- HOW TO COMPLETE THIS TASK: Write out the part of the listing that opens with the line containing "Veteranmästaren 8 är nu spelad" and closes with the line containing "Här redovisas resultat", copying each line unchanged and including both of those lines.

++++++++++

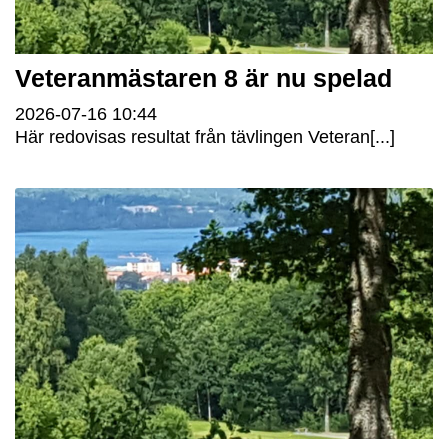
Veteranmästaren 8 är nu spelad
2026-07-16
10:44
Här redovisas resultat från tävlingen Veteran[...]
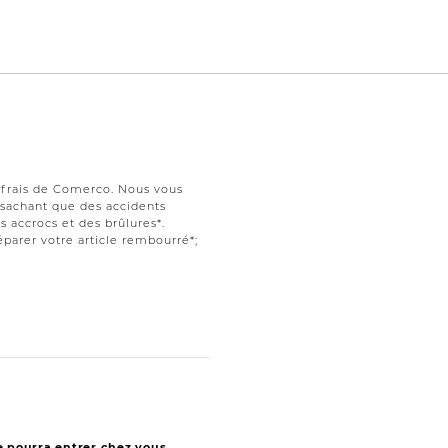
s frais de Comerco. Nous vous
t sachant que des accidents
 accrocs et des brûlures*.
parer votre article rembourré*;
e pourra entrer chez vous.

++++++++++

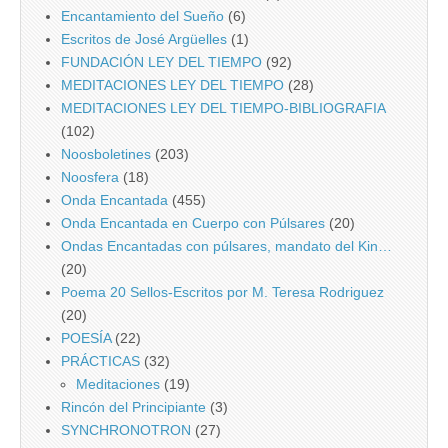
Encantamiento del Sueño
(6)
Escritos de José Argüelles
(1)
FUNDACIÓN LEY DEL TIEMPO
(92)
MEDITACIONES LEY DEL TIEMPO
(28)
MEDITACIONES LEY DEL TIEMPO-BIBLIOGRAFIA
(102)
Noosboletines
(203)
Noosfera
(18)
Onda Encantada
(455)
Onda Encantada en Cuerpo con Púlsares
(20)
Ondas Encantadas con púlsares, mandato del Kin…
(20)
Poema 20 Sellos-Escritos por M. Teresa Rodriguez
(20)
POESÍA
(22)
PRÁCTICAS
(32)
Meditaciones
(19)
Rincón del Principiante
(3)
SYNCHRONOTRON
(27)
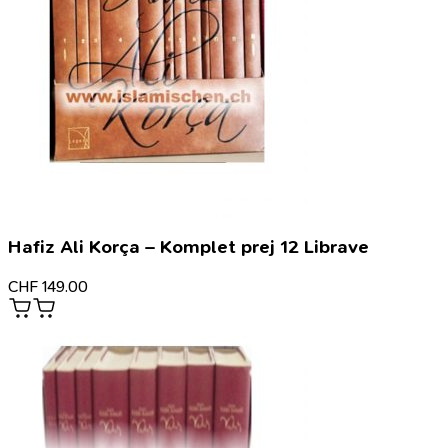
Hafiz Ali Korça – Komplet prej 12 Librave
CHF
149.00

++++++++++

- RESULT FOR THIS EXERCISE:
Veteranmästaren 8 är nu spelad
2026-07-16
10:44
Här redovisas resultat från tävlingen Veteran[...]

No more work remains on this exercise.